The court was told that at the time of the offending he was serving a jail term, set to expire on March 31, that was imposed in 2019 for aggravated burglary and assault occasioning actual bodily harm.
Acting Justice Peter Berman said that while the fire was confined to the cell, it was "nevertheless substantial".
"The potential risk to others is obvious, and it must've been an alarming experience for those who had no easy way of escaping if the fire had escaped beyond Mr Winters' cell," he said.
"It was Mr Winters' intention to disrupt the legitimate manner in which prison authorities have decided to classify him and to thwart his movement into the general prison population.
"His actions were clearly premeditated and intentional."
Acting Justice Berman, however, said he took into account that Winters, the youngest of three children, was genuinely afraid for his own safety if he were moved.
In considering the offender's personal factors, the judge said Winters' background was "a profoundly sad one" and that "his early life explains where he is today".

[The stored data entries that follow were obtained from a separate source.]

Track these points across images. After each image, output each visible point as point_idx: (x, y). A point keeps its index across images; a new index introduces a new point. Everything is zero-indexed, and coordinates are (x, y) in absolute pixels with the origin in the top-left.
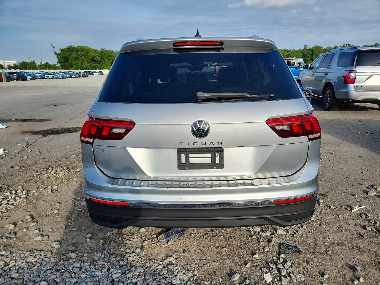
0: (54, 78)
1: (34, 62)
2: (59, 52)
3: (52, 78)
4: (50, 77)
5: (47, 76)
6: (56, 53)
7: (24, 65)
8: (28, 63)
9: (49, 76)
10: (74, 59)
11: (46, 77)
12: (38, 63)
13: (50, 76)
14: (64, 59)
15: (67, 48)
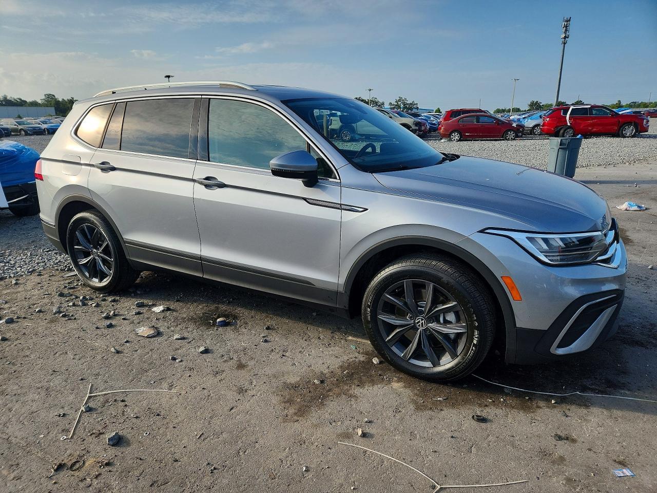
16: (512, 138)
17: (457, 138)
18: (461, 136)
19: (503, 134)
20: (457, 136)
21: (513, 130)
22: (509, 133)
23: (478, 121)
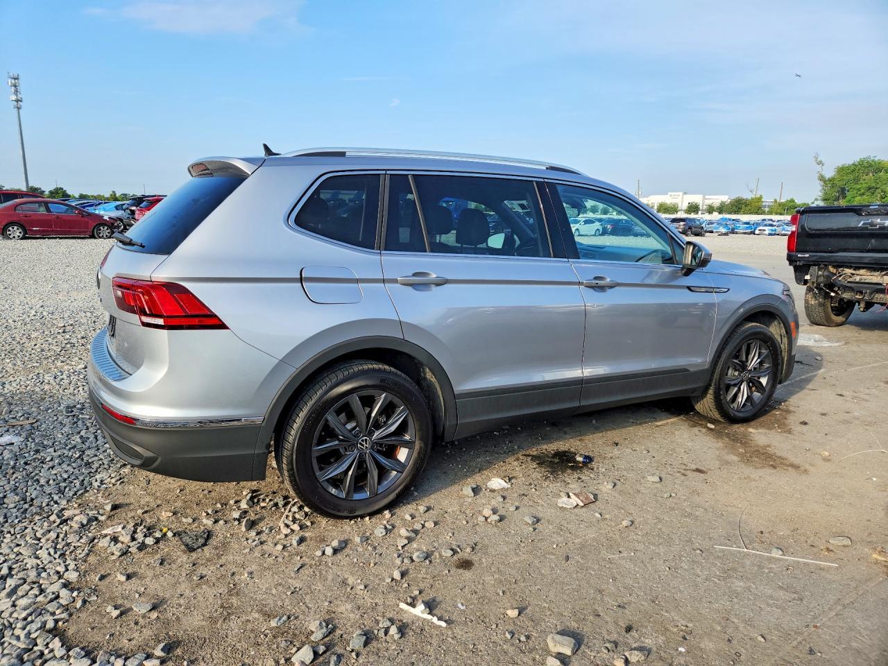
0: (775, 234)
1: (761, 197)
2: (829, 173)
3: (770, 235)
4: (767, 232)
5: (760, 230)
6: (822, 178)
7: (738, 206)
8: (747, 200)
9: (764, 230)
10: (862, 191)
11: (757, 232)
12: (768, 199)
13: (768, 230)
14: (838, 192)
15: (853, 165)
16: (107, 236)
17: (18, 234)
18: (26, 233)
19: (94, 229)
20: (18, 231)
21: (106, 225)
22: (102, 228)
23: (48, 210)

But he said Winters "must spend more time in custody" because a suspended jail term would not be enough in meeting sentencing purposes, specifically deterrence.
A reparation order was also sought for the cell damage, but the judge did not make one, saying he could not see the utility because of Winters' personal circumstances, and adding that a reparation order might even hinder his rehabilitation chances.
Winters was sentenced to eight months' jail, to start from April and to be suspended from August upon him entering a good behaviour order for two years.